January 14, 2014 Heiddi Zalamar, LMHC, MA

According to, January is National Mentoring Month. Mentoring can be such a positive influence on any child, but especially a child dealing with mental illness. My own positive experience with a mentor has led me to a career of helping other children. Mentoring can hold many benefits for your child. Check out how I benefited from having a mentor.

Mentors Can Encourage

My very first after-school counselor, Valerie, was my first mentor. She took the time out of her busy college schedule to show me how special I was. I was a very quiet, shy pre-teen who was picked on a lot at school. Valerie encouraged me to see the good things about myself - that I was valuable, important and unique. She also encouraged me to step out of my own shell and try new things.

Mentors Can Teach

Valerie was a good teacher. While she may have been studying to be a social worker, she taught me simple things. How to be generous, how to be kind and how to be giving to others. Valerie also taught me that being quiet and shy was more than okay. It was great.

Mentors Can Inspire

I loved my experience being mentored by Valerie so much that I was inspired to become an after-school counselor a couple of years later. I wanted to do for other kids what Valerie did for me. I wanted other kids to feel as special and wonderful as I did. I became an after-school counselor and stayed on for 8 years. As I grew in experience, my confidence grew also. I found that I was capable, smart and comfortable with helping other kids. This comfort led me to work with other children in need of a caring adult to show them how special they are. My work was inspired by this wonderful mentoring relationship.
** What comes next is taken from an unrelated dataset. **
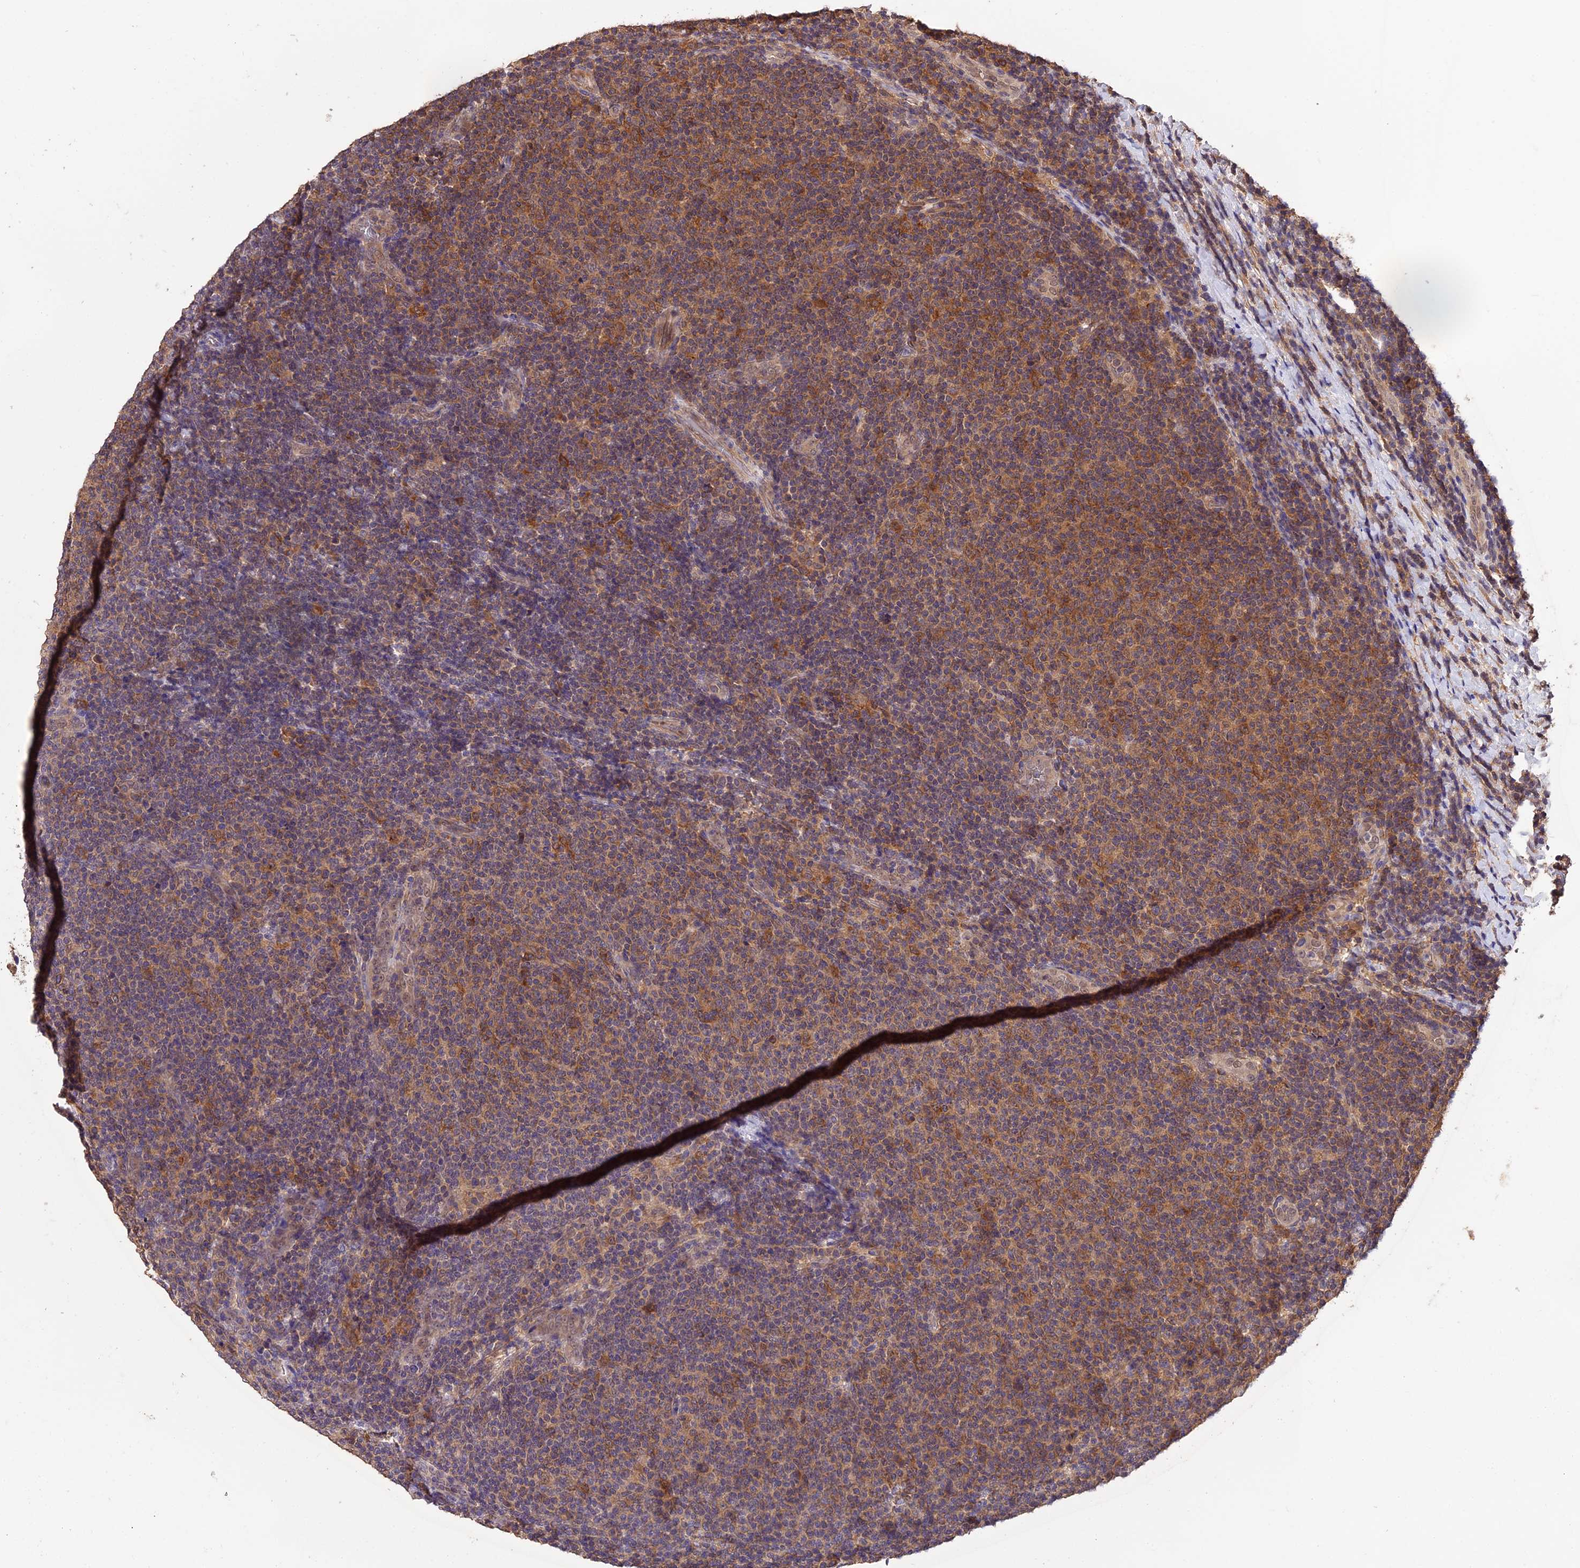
{"staining": {"intensity": "moderate", "quantity": "25%-75%", "location": "cytoplasmic/membranous"}, "tissue": "lymphoma", "cell_type": "Tumor cells", "image_type": "cancer", "snomed": [{"axis": "morphology", "description": "Malignant lymphoma, non-Hodgkin's type, Low grade"}, {"axis": "topography", "description": "Lymph node"}], "caption": "Protein positivity by IHC displays moderate cytoplasmic/membranous expression in approximately 25%-75% of tumor cells in lymphoma.", "gene": "TRMT1", "patient": {"sex": "male", "age": 66}}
Mentors can do so much for a kid. Being mentored opened me up to my passion of helping children and parents understand each other better. Get a mentor for your child. Who knows what magic can happen?

APA Reference
Zalamar, H. (2014, January 14). Parenting Lessons: Get a Mentor for Your Child, HealthyPlace. Retrieved on 2024, June 18 from

Author: Heiddi Zalamar, LMHC, MA

Dr Musli Ferati
January, 25 2014 at 10:57 pm

Interesting and challenging issue! Parenting as difficult and complex task requires numerous emotional, educational, material, psychosocial and sociocultural performances from parents, in order to nurture in appropriate way their loved children. These and many others necessities harden the role and place of parent in family social network system. On the other hand, to be mentor to our children exhibits overloaded obligation with positive and useful performances. By me, to work out successfully the role of adviser, it ought to avoid verbal advices instead to express they by educational and good daily interpersonal relationship. The life is most efficacy adviser. It should to be good model for our children, by our pro-social behave in personal ,professional, family and social network system. Each rigid, monotone, violent and reductive parenting approach is damaging and counterproductive one. I think, good parenting underlines efficacious monitor role. Let's be honest, open and compassionate with our children, in order to prevent any misunderstanding on complex relationship parent-children everywhere and any life circumstances.